*TEXT SEGMENT*

I do not believe that this is the most important issue of all. The most important issue is the state issue, the issue of reorganizing the state. Everything else can wait. Of course, I also would not interfere in something which falls under the jurisdiction of the Serbian authorities; however, I think that at this moment there are more important issues and that an issue which has not been resolved for so long perhaps could have waited a while longer. In any case, when it is resolved, it should be resolved in a very careful manner, beginning with the fact that religious instruction in schools needs to incorporated within the context of everything else that is taught in schools. It is no simple task by any means.
NIN: What, in your opinion, might be the next move of the Hague tribunal with respect to our country? When can warrants for the extradition of other indictees be expected and how should we act when they arrive?
KOSTUNICA: With respect to the action of the Serbian Government, I have nothing to change, to add or to subtract from what I have already said nor will I ever be able to withdraw my criticisms. Simply, the Serbian Government acted with disregard for every legal norm. It cited the statute of the Hague tribunal but how then can we explain that before that so much effort was put into finding our own, internal legal basis for the cooperation with the Hague tribunal? How can we explain that DOS ministers in the federal government adopted a decree which the Serbian government, also composed of DOS ministers, was then unprepared to implement? Therefore, from the viewpoint of respect for the law, these things represent nothing less than a catastrophe.

*WORK REQUEST A*
Render this sentence from the interview excerpt into Spanish: "The most important issue is the state issue, the issue of reorganizing the state."
*WORK REQUEST B*
Using the interview excerpt, answer each of the following:
(i) Within what context does the speaker say religious instruction in schools needs to be incorporated?
(ii) Ministers of which group adopted the decree in the federal government?
(iii) What did the Serbian Government cite, according to the speaker?
*WORK REQUEST C*
Pick up the interview excerpt after its final sentence and carry it on.
The material that comes next has no connection to the interview excerpt.

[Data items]
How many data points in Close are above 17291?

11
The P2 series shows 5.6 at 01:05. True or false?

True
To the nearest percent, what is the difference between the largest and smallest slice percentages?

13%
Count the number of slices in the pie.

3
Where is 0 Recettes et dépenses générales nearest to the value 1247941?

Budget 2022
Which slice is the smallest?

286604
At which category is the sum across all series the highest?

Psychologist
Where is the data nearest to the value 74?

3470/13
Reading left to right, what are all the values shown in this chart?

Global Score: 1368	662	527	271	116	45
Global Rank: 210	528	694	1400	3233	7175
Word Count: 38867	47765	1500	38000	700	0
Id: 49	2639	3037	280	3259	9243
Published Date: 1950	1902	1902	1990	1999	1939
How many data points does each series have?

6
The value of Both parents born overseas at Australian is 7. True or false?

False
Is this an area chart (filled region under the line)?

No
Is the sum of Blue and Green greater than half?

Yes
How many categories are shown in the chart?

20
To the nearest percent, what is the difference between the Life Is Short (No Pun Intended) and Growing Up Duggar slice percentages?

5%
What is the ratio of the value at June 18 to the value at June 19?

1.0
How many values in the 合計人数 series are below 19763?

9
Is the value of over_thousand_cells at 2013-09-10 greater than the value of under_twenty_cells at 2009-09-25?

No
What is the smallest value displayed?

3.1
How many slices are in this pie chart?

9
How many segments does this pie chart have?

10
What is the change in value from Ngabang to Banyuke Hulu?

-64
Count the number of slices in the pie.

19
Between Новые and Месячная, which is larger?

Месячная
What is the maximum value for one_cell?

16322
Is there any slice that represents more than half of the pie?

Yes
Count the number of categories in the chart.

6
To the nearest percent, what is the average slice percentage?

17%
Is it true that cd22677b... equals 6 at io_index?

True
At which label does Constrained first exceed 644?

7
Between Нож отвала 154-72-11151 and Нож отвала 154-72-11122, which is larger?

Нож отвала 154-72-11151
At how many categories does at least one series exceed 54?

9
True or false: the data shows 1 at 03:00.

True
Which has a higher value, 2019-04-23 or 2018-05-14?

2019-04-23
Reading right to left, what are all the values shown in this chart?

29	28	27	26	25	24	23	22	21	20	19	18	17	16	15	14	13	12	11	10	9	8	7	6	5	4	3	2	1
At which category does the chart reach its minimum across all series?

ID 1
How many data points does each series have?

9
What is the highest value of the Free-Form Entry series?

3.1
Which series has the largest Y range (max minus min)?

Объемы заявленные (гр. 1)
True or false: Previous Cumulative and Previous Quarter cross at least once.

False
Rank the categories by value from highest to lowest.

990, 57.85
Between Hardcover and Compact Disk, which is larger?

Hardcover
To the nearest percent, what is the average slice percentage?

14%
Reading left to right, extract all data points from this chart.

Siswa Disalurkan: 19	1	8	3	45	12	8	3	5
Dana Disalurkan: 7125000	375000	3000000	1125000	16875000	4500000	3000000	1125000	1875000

*WRITTEN ANSWER A*
El asunto más importante es la cuestión del Estado, la cuestión de la reorganización del Estado.

*WRITTEN ANSWER B*
(i) Within the context of everything else that is taught in schools.
(ii) DOS.
(iii) The statute of the Hague tribunal.

*WRITTEN ANSWER C*
NIN: And tomorrow?
KOSTUNICA: What was done incorrectly must not be repeated. Some sort of basis, a legal basis for cooperation with the Hague tribunal must be sought. We will have a new federal government; we will see how things will unfold in the Yugoslav Parliament with respect to the constitutional platform, perhaps in future elections, but in any case this issue must be resolved in a legally valid manner. On the other hand, there is something that can be done regardless of everything else and what could have been done a long time ago; our country and our judicial institutions can begin to concern themselves with cases of war crimes that were committed and for which our citizens may be held accountable. Therefore, we should simply give primacy to our judicial system with respect to the Hague's judicial system. I have always believed, and this is true of Milosevic's extradition as well, that it would have been far better for our country, in the absence of our indictment, to implement the indictment which the Hague tribunal issued against Milosevic in May 1999. Thus, in the long run, that indictment would have been tested before our courts. In my opinion and in the opinion of many attorneys in this country, that is a very politically motivated and legally baseless indictment; however, it could have served as a starting point. It would have been incomparably better for us to concern ourselves with the accountability of our political leadership instead of allowing someone else to do this, especially in the manner in which this was done in the case of Milosevic's extradition, that is, his kidnapping and transfer to the Hague tribunal.